Landes-Grüne melden Ansprüche an

Vertreter aus Realo-Landesvorständen wollen die Parteistruktur und vor allem den Bundeshauptausschuß umwälzen  ■  Aus Bonn Charlotte Wiedemann

Nach dem Perspektivkongreß der Grünen am Wochenende haben VertreterInnen aus sechs überwiegend realpolitisch orientierten Landesvorständen ihre Absicht bekundet, mehr Einfluß auf die Bundespolitik der Partei zu nehmen. Eine entsprechende Erklärung wurde von 14 Vorstandsmitgliedern aus Bayern, Hessen, Baden-Württemberg, Rheinland-Pfalz, Nordrhein-Westfalen und Niedersachsen namentlich gezeichnet. Die Länder-Grünen fordern darin eine „grundsätzliche Veränderung der Parteistruktur und vor allem des Bundeshauptausschusses“. Personelle Zusammensetzung und Kompetenzen dieses höchsten beschlußfassenden Gremiums zwischen den Parteitagen werden bereits seit längerem von einem Teil der Landesvorstände kritisiert.

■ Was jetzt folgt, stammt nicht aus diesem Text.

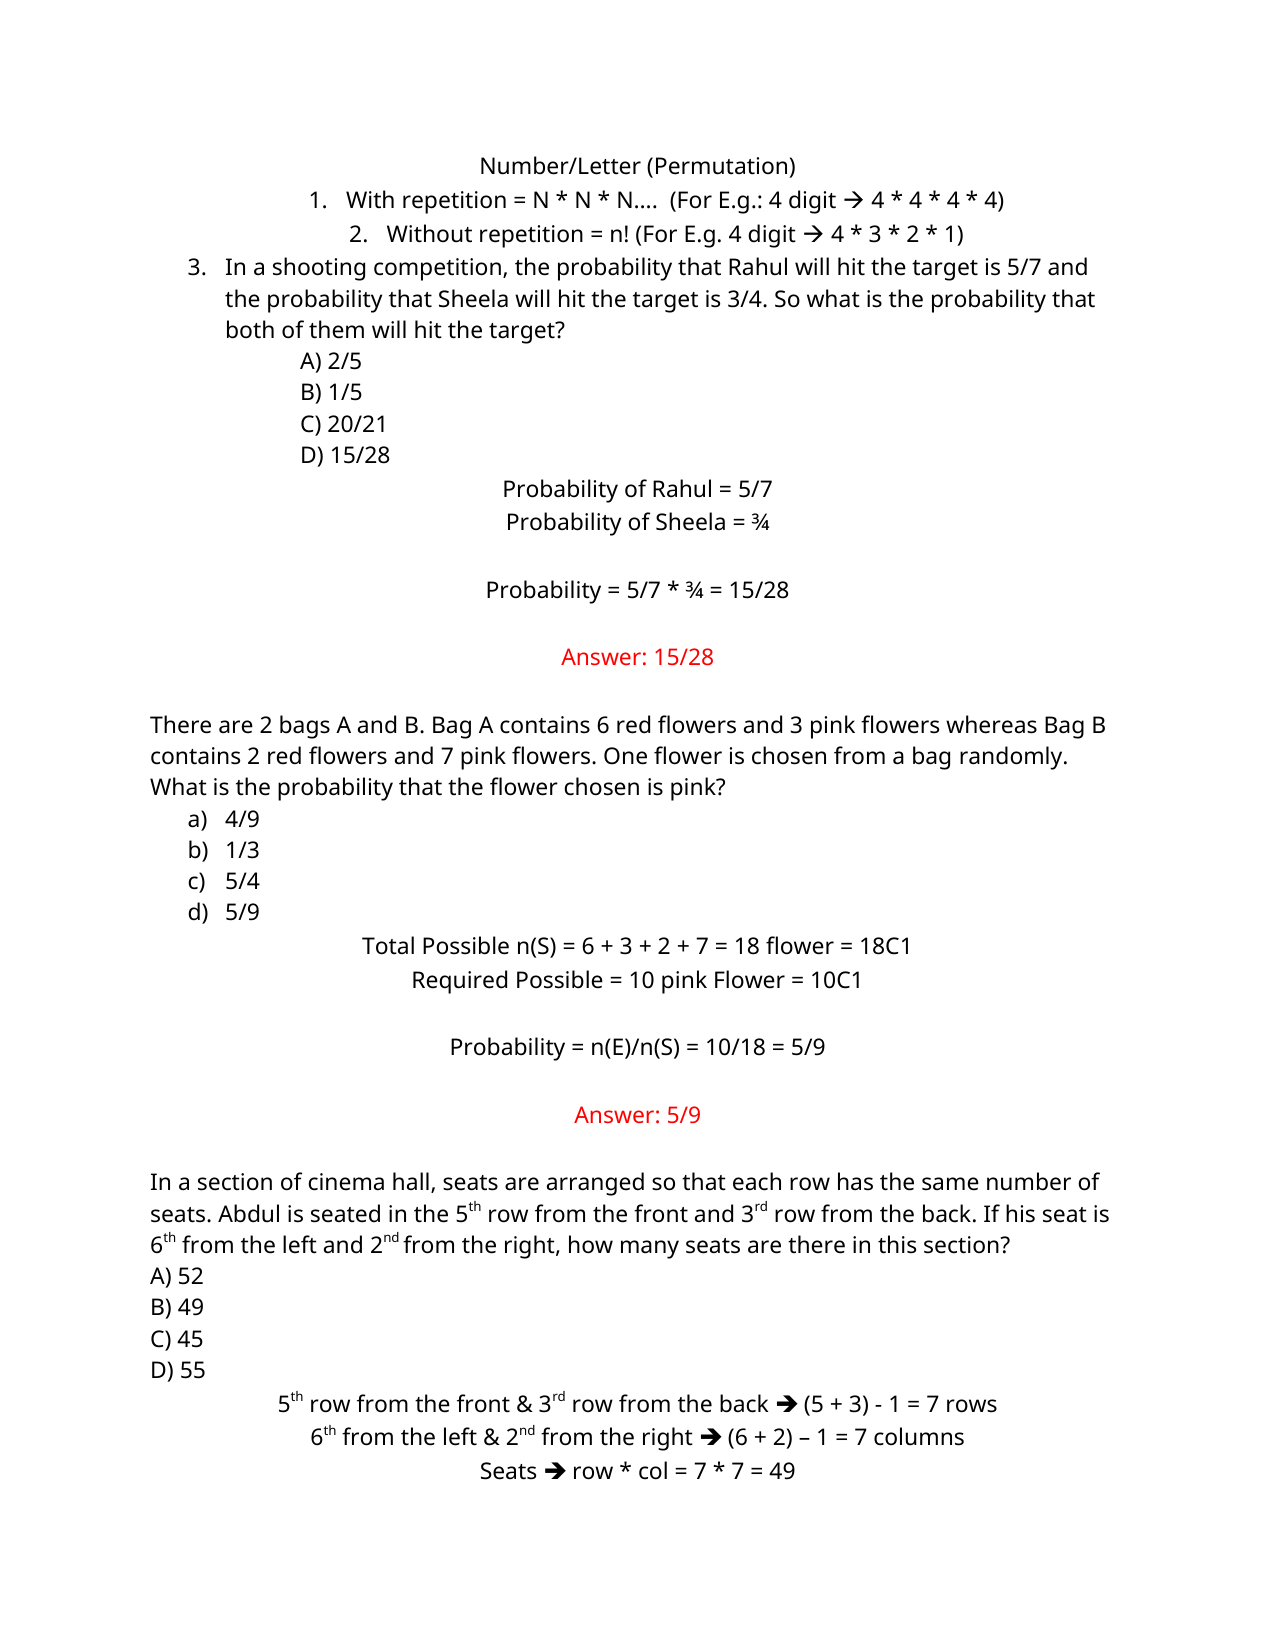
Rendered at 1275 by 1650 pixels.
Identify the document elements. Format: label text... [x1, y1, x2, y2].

text In a section of cinema hall, seats are arranged so that each row has the same number of seats. Abdul is seated in the 5th row from the front and 3rd row from the back. If his seat is 6th from the left and 2nd from the right, how many seats are there in this section? [150, 1166, 1125, 1260]
list 5/4 [187, 865, 1125, 896]
text There are 2 bags A and B. Bag A contains 6 red flowers and 3 pink flowers whereas Bag B contains 2 red flowers and 7 pink flowers. One flower is chosen from a bag randomly. What is the probability that the flower chosen is pink? [150, 709, 1125, 802]
list A) 2/5 [225, 345, 1125, 376]
text Required Possible = 10 pink Flower = 10C1 [150, 964, 1125, 995]
text 6th from the left & 2nd from the right (6 + 2) – 1 = 7 columns [150, 1421, 1125, 1452]
text Answer: 5/9 [150, 1099, 1125, 1130]
list In a shooting competition, the probability that Rahul will hit the target is 5/7 and the probability that Sheela will hit the target is 3/4. So what is the probability that both of them will hit the target? [187, 251, 1125, 345]
list C) 20/21 [225, 407, 1125, 439]
list 5/9 [187, 896, 1125, 927]
text Seats row * col = 7 * 7 = 49 [150, 1455, 1125, 1486]
text Probability = n(E)/n(S) = 10/18 = 5/9 [150, 1031, 1125, 1062]
text D) 55 [150, 1354, 1125, 1385]
text Probability of Rahul = 5/7 [150, 472, 1125, 504]
text Answer: 15/28 [150, 641, 1125, 672]
text Total Possible n(S) = 6 + 3 + 2 + 7 = 18 flower = 18C1 [150, 930, 1125, 961]
text B) 49 [150, 1291, 1125, 1322]
list Without repetition = n! (For E.g. 4 digit 4 * 3 * 2 * 1) [187, 217, 1125, 249]
text A) 52 [150, 1260, 1125, 1291]
list 1/3 [187, 834, 1125, 865]
list 4/9 [187, 802, 1125, 834]
text Probability = 5/7 * ¾ = 15/28 [150, 574, 1125, 605]
text Probability of Sheela = ¾ [150, 506, 1125, 537]
text C) 45 [150, 1322, 1125, 1354]
list B) 1/5 [225, 376, 1125, 407]
text Number/Letter (Permutation) [150, 150, 1125, 181]
list D) 15/28 [225, 439, 1125, 470]
list With repetition = N * N * N…. (For E.g.: 4 digit 4 * 4 * 4 * 4) [187, 184, 1125, 215]
text 5th row from the front & 3rd row from the back (5 + 3) - 1 = 7 rows [150, 1387, 1125, 1419]
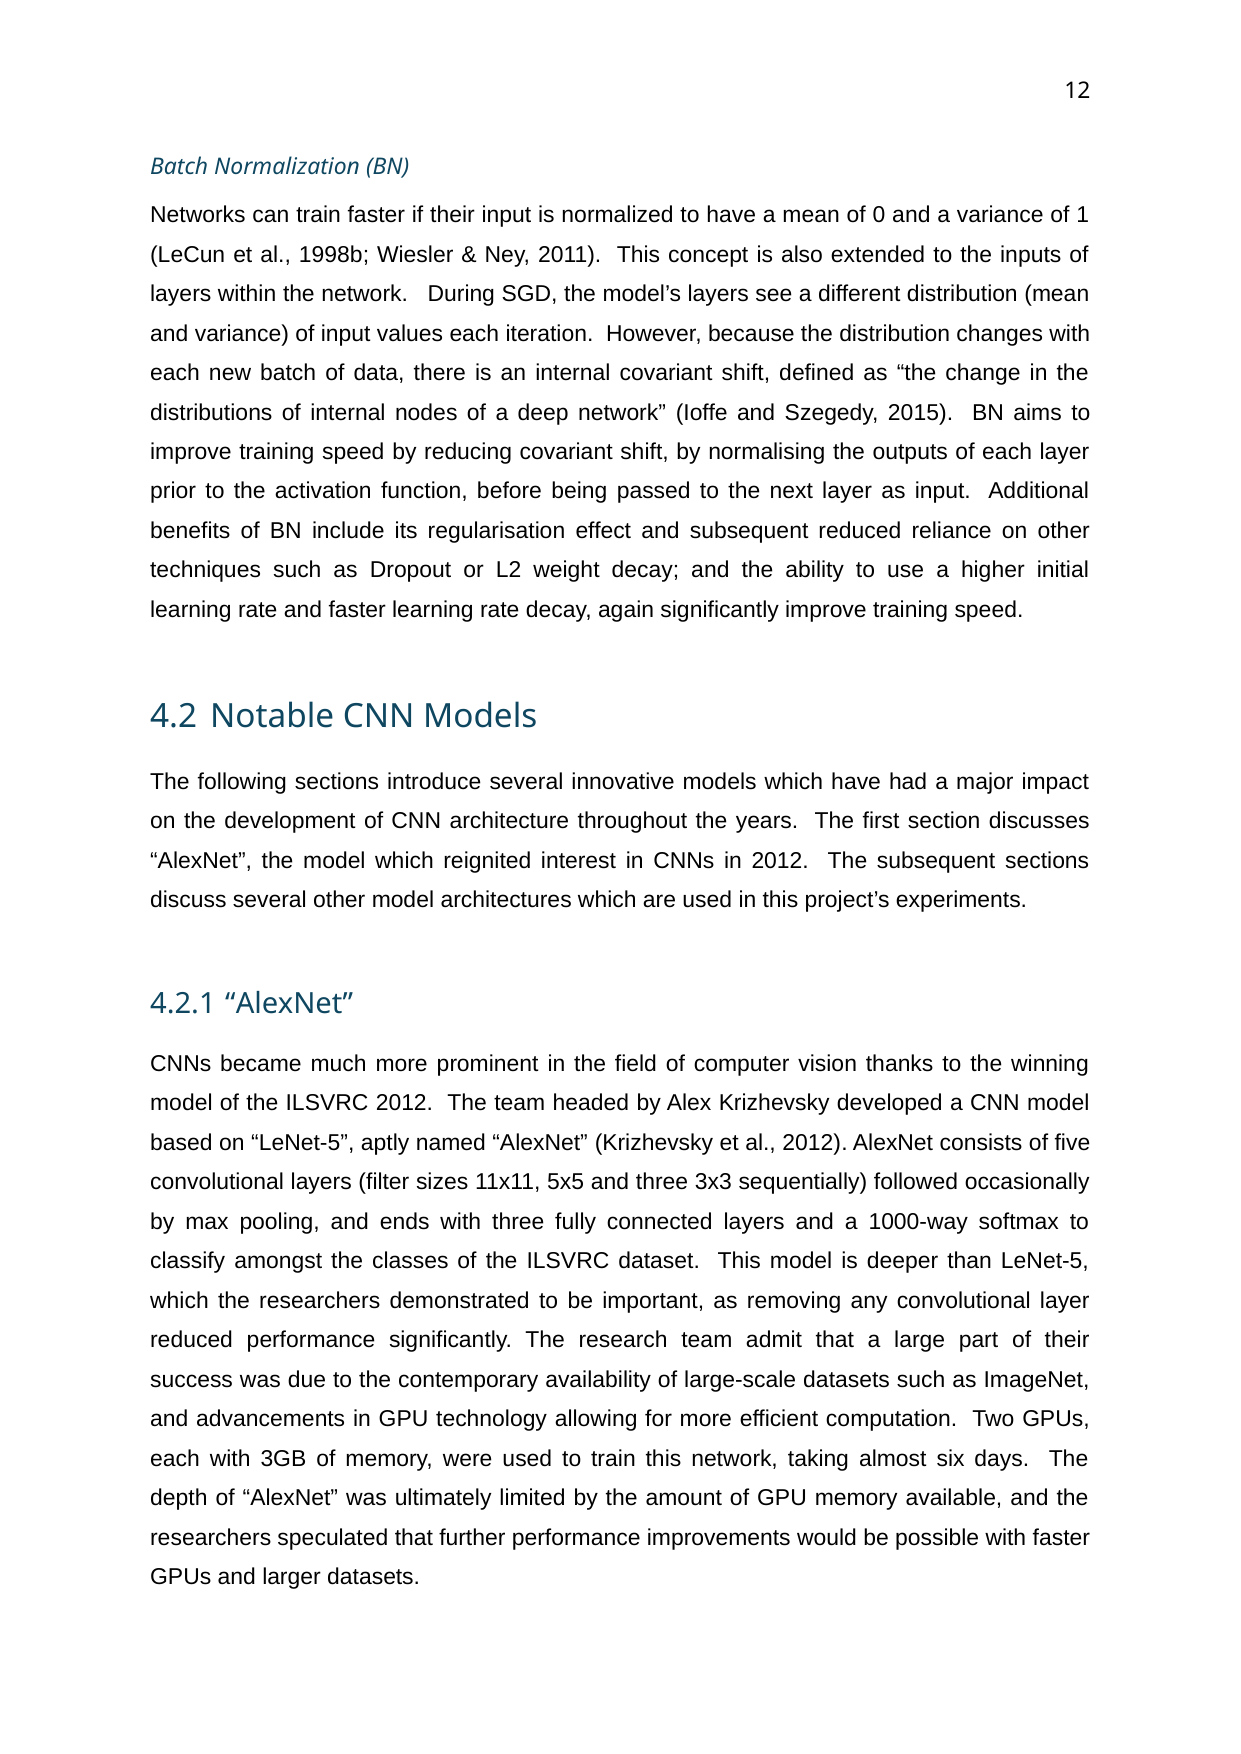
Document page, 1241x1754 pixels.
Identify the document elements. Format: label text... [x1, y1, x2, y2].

Die jüngste Erklärung fordert nun, „bis zu einer Neustrukturierung“ Beratungstreffen von Fraktion, Bundesvorstand und Landesvorständen einzurichten, um dort „aufkommende Konflikte rechtzeitig zu diskutieren und zu lösen“.

Der Perspektivkongreß habe „die Dialogfähigkeit der Partei gezeigt“, heißt es in der Erklärung. Die Grünen stünden in einer „zweiten Phase der Parteientwicklung“ und müßten nun „eine Schrittmacherrolle für ökologische und soziale Reformen“ übernehmen. Bei der Suche nach „konstruktiven Antworten“ dürften grüne Ziele nicht „prinzipienloser Taktiererei geopfert werden“, sondern müßten sich an grünen Grundwerten orientieren: dem Vorrang der Ökologie vor wirtschaftlichen Sachzwängen und der „verbindlichen Solidarität“ mit sozial Benachteiligten. Der Tenor des Papiers, das auf Martin Staeb (Niedersachsen) und Hendrik Auhagen (Baden-Württemberg) zurückgeht, entspricht in diesem Teil der Auffassung der sogenannten „kritischen Realos“, die eine drastische Umorientierung auf ein Mittelschichts-Profil nicht mittragen wollen.